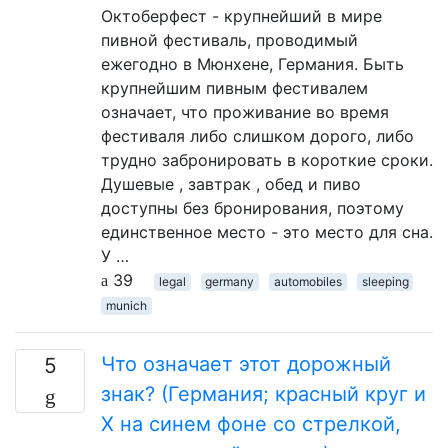
Октоберфест - крупнейший в мире
пивной фестиваль, проводимый
ежегодно в Мюнхене, Германия. Быть
крупнейшим пивным фестивалем
означает, что проживание во время
фестиваля либо слишком дорого, либо
трудно забронировать в короткие сроки.
Душевые , завтрак , обед и пиво
доступны без бронирования, поэтому
единственное место - это место для сна.
У …
39
legal
germany
automobiles
sleeping
munich
Что означает этот дорожный
5
знак? (Германия; красный круг и
Х на синем фоне со стрелкой,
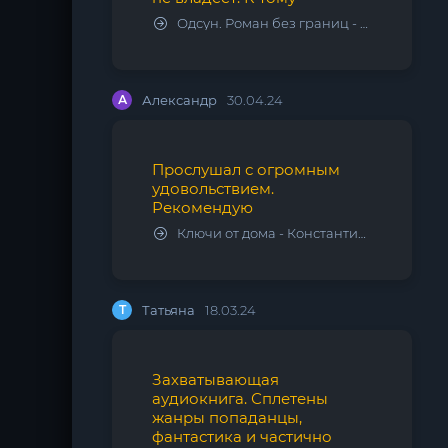
Одсун. Роман без границ - Алексей Варламов
А
Александр
30.04.24
Прослушал с огромным
удовольствием.
Рекомендую
Ключи от дома - Константин Калбазов
Т
Татьяна
18.03.24
Захватывающая
аудиокнига. Сплетены
жанры попаданцы,
фантастика и частично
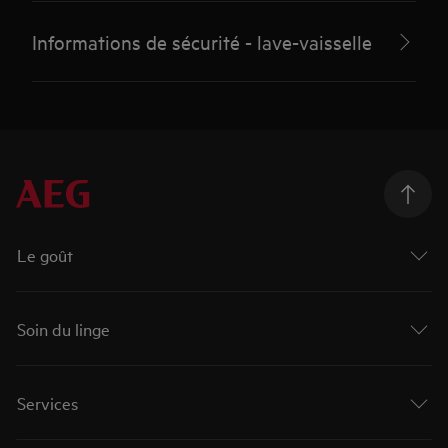
Informations de sécurité - lave-vaisselle
Le goût
Soin du linge
Services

*-*-*

Requirement
This task calls for each line of the material that contains "Германия".

Problem solution
ежегодно в Мюнхене, Германия. Быть
знак? (Германия; красный круг и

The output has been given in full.